DOCUMENT TEXT:
☆ ☆ ☆ ☆ ☆

It's incredible that she managed to avoid publicity, as women were barred from training at Technical Schools in this discipline.

The Spartan was made famous by the now legendary 1930’s aviatrix duo Pauline Gower and Dorothy Spicer.


Can you help Wight Aviation Museum save the Spartan?


Dorothy was the Spartan engineer to pilot Pauline Gower when they were a flying business partnership in the 1930s, first with the now legendary flying circuses, then later as an independent business called ‘Air Trips.’

The two women owned two Spartans during the 1930s, setting records for the number of passengers flown and the number of flying hours clocked up in Pauline’s log books. Keeping the planes airworthy was Dorothy’s job.

One of Pauline’s pilots was Mary Wilkins Ellis, who was later commandant of Sandown Airport for 20 years, where the Wight Aviation Museum is based.

☆ ☆ ☆ ☆ ☆

DATA EXCERPTS:
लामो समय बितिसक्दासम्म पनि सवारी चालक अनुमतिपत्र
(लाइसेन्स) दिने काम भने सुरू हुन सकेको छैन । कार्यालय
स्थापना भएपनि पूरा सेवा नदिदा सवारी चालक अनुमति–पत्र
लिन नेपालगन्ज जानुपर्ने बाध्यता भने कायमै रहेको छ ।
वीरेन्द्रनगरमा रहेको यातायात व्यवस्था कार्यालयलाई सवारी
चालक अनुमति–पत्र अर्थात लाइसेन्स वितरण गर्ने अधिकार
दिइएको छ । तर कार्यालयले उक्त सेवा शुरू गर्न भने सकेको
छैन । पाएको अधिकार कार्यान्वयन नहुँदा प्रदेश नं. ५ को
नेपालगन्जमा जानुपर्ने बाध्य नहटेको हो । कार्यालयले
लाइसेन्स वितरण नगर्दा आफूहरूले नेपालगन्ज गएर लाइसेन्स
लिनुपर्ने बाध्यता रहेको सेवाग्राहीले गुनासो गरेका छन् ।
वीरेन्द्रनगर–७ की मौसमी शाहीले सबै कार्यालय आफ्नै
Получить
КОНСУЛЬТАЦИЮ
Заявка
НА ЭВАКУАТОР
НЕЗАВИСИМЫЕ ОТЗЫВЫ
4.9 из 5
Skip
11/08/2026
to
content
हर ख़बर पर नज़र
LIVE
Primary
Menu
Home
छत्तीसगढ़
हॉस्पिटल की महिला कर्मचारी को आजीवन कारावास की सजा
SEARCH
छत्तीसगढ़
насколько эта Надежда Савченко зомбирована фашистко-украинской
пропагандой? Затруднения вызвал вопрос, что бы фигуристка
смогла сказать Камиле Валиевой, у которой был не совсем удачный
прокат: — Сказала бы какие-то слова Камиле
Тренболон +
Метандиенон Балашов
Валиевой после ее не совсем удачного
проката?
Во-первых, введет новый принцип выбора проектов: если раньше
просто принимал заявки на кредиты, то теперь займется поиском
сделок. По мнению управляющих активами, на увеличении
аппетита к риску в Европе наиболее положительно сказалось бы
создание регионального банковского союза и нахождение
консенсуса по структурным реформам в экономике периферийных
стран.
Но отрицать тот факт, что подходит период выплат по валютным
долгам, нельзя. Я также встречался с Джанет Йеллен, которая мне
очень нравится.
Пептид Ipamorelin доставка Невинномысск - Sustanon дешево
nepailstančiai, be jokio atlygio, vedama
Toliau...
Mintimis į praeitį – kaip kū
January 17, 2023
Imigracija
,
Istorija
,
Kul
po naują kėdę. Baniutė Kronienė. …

☆ ☆ ☆ ☆ ☆

PROBLEMS TO WORK ON:
1/ According to the text about Pauline Gower and Dorothy Spicer, how many years was Mary Wilkins Ellis commandant of Sandown Airport?
2/ Resume the text about Pauline Gower, Dorothy Spicer and the Spartan after its last sentence.
The lines that come after the text can be ignored.

OUTPUTS BY TASK:
1/ She was commandant of Sandown Airport for 20 years.

2/
Mary’s flying life is a major exhibit at Wight Aviation Museum.  You could say, it all started with a Spartan!

Author Anne Grant, who runs the Solent Aviatrix website and is also helping to spearhead the Wight Aviation Museum's campaign to buy back the Spartan, said Rod is very keen to see it returned to the Isle of Wight.

Speaking to Anne, he said: “It is my great wish that she be returned to the place that she was built, as she is the only example of her type left."